Which model for which pass
| Pass | Best tool (June 2026) | Why |
|---|---|---|
| Existence | Perplexity, Gemini 3.1 Pro, GPT-5.5 (search on) | Live web grounding with per-claim citations |
| Existence (academic) | Crossref API + Retraction Watch | 150M+ DOIs; catches chimera and retracted refs |
| Accuracy | Claude (web tool), GPT-5.5 (browsing), Gemini 3.1 Pro | Must fetch and quote the actual page |
| Provenance | Any reasoning model (Opus 4.7, GPT-5.5) | Source contents pasted in; no live fetch needed |
| Recency | Perplexity, Gemini 3.1 Pro | Search for newer or retracting publications |
Prompt templates
Pass 1 (existence): "Here are 12 citations from a draft. For each,
confirm the URL or DOI resolves to a real source and the source
actually exists. For DOIs, confirm title/authors/year match.
Return: row | resolves Y/N | metadata match Y/N | one-line evidence.
Do not guess. If unsure, say UNSURE and explain."
Pass 2 (accuracy): "For each cited source below, fetch the page and
quote the exact passage that supports the claim. If no such passage
exists at the URL, return NO MATCH and quote the closest thing you
found. Maximum 30 words per quote. Do not paraphrase."
Common mistakes
- Trusting that “the AI wrote a citation, so the citation exists.” Models invent plausible papers constantly — that is exactly what Pass 1 catches.
- Skipping the accuracy pass. The URL is real but does not support the claim; this is the single most common failure and the easiest to ship past unnoticed.
- Treating a secondary citation as primary because the secondary source said so. The secondary may have mangled the primary.

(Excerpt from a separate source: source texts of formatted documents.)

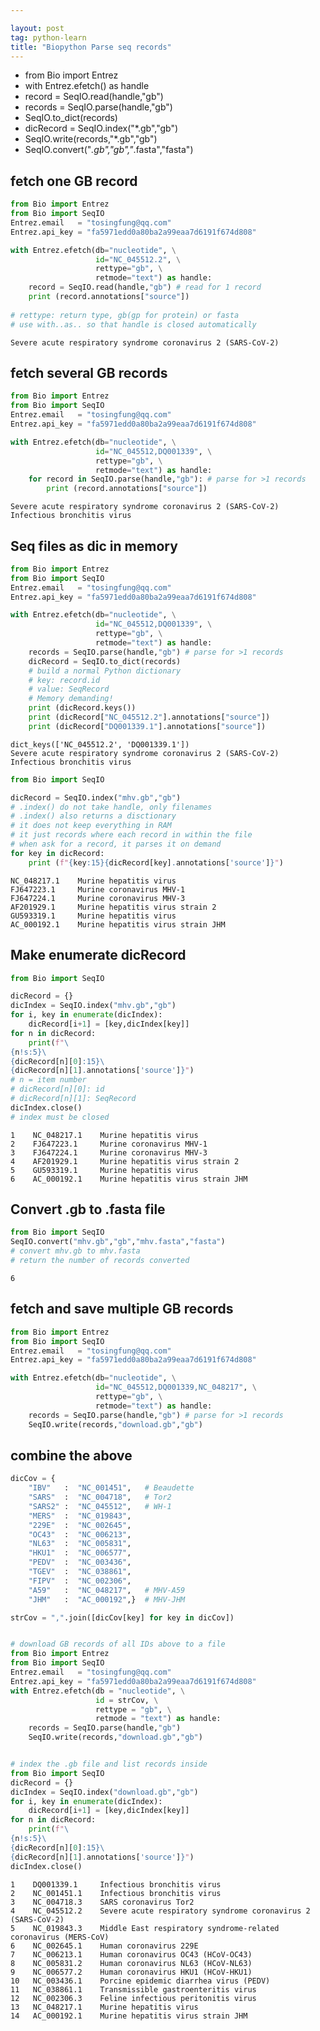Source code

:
 ```yaml
---

layout: post
tag: python-learn
title: "Biopython Parse seq records"
---
```


- from Bio import Entrez
- with Entrez.efetch() as handle
- record = SeqIO.read(handle,"gb")
- records = SeqIO.parse(handle,"gb")
- SeqIO.to_dict(records)
- dicRecord = SeqIO.index("*.gb","gb")
- SeqIO.write(records,"*.gb","gb")
- SeqIO.convert("*.gb","gb","*.fasta","fasta")

<!--more-->

## fetch one GB record


```python
from Bio import Entrez
from Bio import SeqIO
Entrez.email   = "tosingfung@qq.com"
Entrez.api_key = "fa5971edd0a80ba2a99eaa7d6191f674d808"

with Entrez.efetch(db="nucleotide", \
                   id="NC_045512.2", \
                   rettype="gb", \
                   retmode="text") as handle:
    record = SeqIO.read(handle,"gb") # read for 1 record
    print (record.annotations["source"])
    
# rettype: return type, gb(gp for protein) or fasta
# use with..as.. so that handle is closed automatically
```

    Severe acute respiratory syndrome coronavirus 2 (SARS-CoV-2)


## fetch several GB records


```python
from Bio import Entrez
from Bio import SeqIO
Entrez.email   = "tosingfung@qq.com"
Entrez.api_key = "fa5971edd0a80ba2a99eaa7d6191f674d808"

with Entrez.efetch(db="nucleotide", \
                   id="NC_045512,DQ001339", \
                   rettype="gb", \
                   retmode="text") as handle:
    for record in SeqIO.parse(handle,"gb"): # parse for >1 records
        print (record.annotations["source"])
```

    Severe acute respiratory syndrome coronavirus 2 (SARS-CoV-2)
    Infectious bronchitis virus


## Seq files as dic in memory


```python
from Bio import Entrez
from Bio import SeqIO
Entrez.email   = "tosingfung@qq.com"
Entrez.api_key = "fa5971edd0a80ba2a99eaa7d6191f674d808"

with Entrez.efetch(db="nucleotide", \
                   id="NC_045512,DQ001339", \
                   rettype="gb", \
                   retmode="text") as handle:
    records = SeqIO.parse(handle,"gb") # parse for >1 records
    dicRecord = SeqIO.to_dict(records)
    # build a normal Python dictionary
    # key: record.id
    # value: SeqRecord
    # Memory demanding!
    print (dicRecord.keys())
    print (dicRecord["NC_045512.2"].annotations["source"])
    print (dicRecord["DQ001339.1"].annotations["source"])
```

    dict_keys(['NC_045512.2', 'DQ001339.1'])
    Severe acute respiratory syndrome coronavirus 2 (SARS-CoV-2)
    Infectious bronchitis virus



```python
from Bio import SeqIO

dicRecord = SeqIO.index("mhv.gb","gb")
# .index() do not take handle, only filenames
# .index() also returns a disctionary
# it does not keep everything in RAM
# it just records where each record in within the file
# when ask for a record, it parses it on demand
for key in dicRecord:
    print (f"{key:15}{dicRecord[key].annotations['source']}")
```

    NC_048217.1    Murine hepatitis virus
    FJ647223.1     Murine coronavirus MHV-1
    FJ647224.1     Murine coronavirus MHV-3
    AF201929.1     Murine hepatitis virus strain 2
    GU593319.1     Murine hepatitis virus
    AC_000192.1    Murine hepatitis virus strain JHM


## Make enumerate dicRecord


```python
from Bio import SeqIO

dicRecord = {}
dicIndex = SeqIO.index("mhv.gb","gb")
for i, key in enumerate(dicIndex):
    dicRecord[i+1] = [key,dicIndex[key]]
for n in dicRecord:
    print(f"\
{n!s:5}\
{dicRecord[n][0]:15}\
{dicRecord[n][1].annotations['source']}")
# n = item number
# dicRecord[n][0]: id
# dicRecord[n][1]: SeqRecord
dicIndex.close()
# index must be closed
```

    1    NC_048217.1    Murine hepatitis virus
    2    FJ647223.1     Murine coronavirus MHV-1
    3    FJ647224.1     Murine coronavirus MHV-3
    4    AF201929.1     Murine hepatitis virus strain 2
    5    GU593319.1     Murine hepatitis virus
    6    AC_000192.1    Murine hepatitis virus strain JHM


## Convert .gb to .fasta file


```python
from Bio import SeqIO
SeqIO.convert("mhv.gb","gb","mhv.fasta","fasta")
# convert mhv.gb to mhv.fasta
# return the number of records converted
```




    6



## fetch and save multiple GB records


```python
from Bio import Entrez
from Bio import SeqIO
Entrez.email   = "tosingfung@qq.com"
Entrez.api_key = "fa5971edd0a80ba2a99eaa7d6191f674d808"

with Entrez.efetch(db="nucleotide", \
                   id="NC_045512,DQ001339,NC_048217", \
                   rettype="gb", \
                   retmode="text") as handle:
    records = SeqIO.parse(handle,"gb") # parse for >1 records
    SeqIO.write(records,"download.gb","gb")
```

## combine the above


```python
dicCov = { 
    "IBV"   :  "NC_001451",   # Beaudette
    "SARS"  :  "NC_004718",   # Tor2
    "SARS2" :  "NC_045512",   # WH-1
    "MERS"  :  "NC_019843",
    "229E"  :  "NC_002645",
    "OC43"  :  "NC_006213",
    "NL63"  :  "NC_005831",
    "HKU1"  :  "NC_006577",
    "PEDV"  :  "NC_003436",
    "TGEV"  :  "NC_038861",
    "FIPV"  :  "NC_002306",
    "A59"   :  "NC_048217",   # MHV-A59
    "JHM"   :  "AC_000192",}  # MHV-JHM 

strCov = ",".join([dicCov[key] for key in dicCov])


# download GB records of all IDs above to a file
from Bio import Entrez
from Bio import SeqIO
Entrez.email   = "tosingfung@qq.com"
Entrez.api_key = "fa5971edd0a80ba2a99eaa7d6191f674d808"
with Entrez.efetch(db = "nucleotide", \
                   id = strCov, \
                   rettype = "gb", \
                   retmode = "text") as handle:
    records = SeqIO.parse(handle,"gb")
    SeqIO.write(records,"download.gb","gb")


# index the .gb file and list records inside
from Bio import SeqIO    
dicRecord = {}
dicIndex = SeqIO.index("download.gb","gb")
for i, key in enumerate(dicIndex):
    dicRecord[i+1] = [key,dicIndex[key]]
for n in dicRecord:
    print(f"\
{n!s:5}\
{dicRecord[n][0]:15}\
{dicRecord[n][1].annotations['source']}")
dicIndex.close()

```

    1    DQ001339.1     Infectious bronchitis virus
    2    NC_001451.1    Infectious bronchitis virus
    3    NC_004718.3    SARS coronavirus Tor2
    4    NC_045512.2    Severe acute respiratory syndrome coronavirus 2 (SARS-CoV-2)
    5    NC_019843.3    Middle East respiratory syndrome-related coronavirus (MERS-CoV)
    6    NC_002645.1    Human coronavirus 229E
    7    NC_006213.1    Human coronavirus OC43 (HCoV-OC43)
    8    NC_005831.2    Human coronavirus NL63 (HCoV-NL63)
    9    NC_006577.2    Human coronavirus HKU1 (HCoV-HKU1)
    10   NC_003436.1    Porcine epidemic diarrhea virus (PEDV)
    11   NC_038861.1    Transmissible gastroenteritis virus
    12   NC_002306.3    Feline infectious peritonitis virus
    13   NC_048217.1    Murine hepatitis virus
    14   AC_000192.1    Murine hepatitis virus strain JHM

- Patching a failed citation with a slightly weaker one from the same search. If the strongest source you can find is weak, your underlying claim is wrong, not just your sourcing.
- Skipping the DOI metadata check. A resolving DOI is not a verified citation — chimera references resolve fine but cite the wrong paper.
- Pasting a 20,000-word draft into one prompt. Chunk by section; long contexts degrade extraction accuracy.
FAQ
- Does this catch AI-fabricated sources?: Yes — Pass 1 is the fabrication catch. Most hallucinations fail at existence; a minority invent URLs that resolve to unrelated real pages or chimera DOIs, which the metadata check and Pass 2 catch.
- How long does it take?: About 5 minutes per citation the first time, dropping to roughly 1 minute once you have the templates and batch by domain.
- Which models are best?: Existence and recency: a search-grounded model (Perplexity, Gemini 3.1 Pro, GPT-5.5 with search). Accuracy: a model with browsing that actually fetches pages. Provenance: any reasoning model with the source pasted in. For academic refs, add a Crossref DOI check.
- What about paywalled sources?: Mark them “real but unverifiable” in the ledger and verify via abstract, preprint, or institutional summary. Do not ship a claim whose primary source you cannot read at all.
- Can I automate this in a script?: The existence pass automates cleanly — DOI resolution and Retraction Watch checks are a single Crossref API call. Accuracy and provenance need a human in the loop; the failure modes are too subtle to fully delegate.
- What if I cited the same source 10 times?: Run accuracy once per source-passage pair, not once per source. A source you trust for claim A may not support claim B.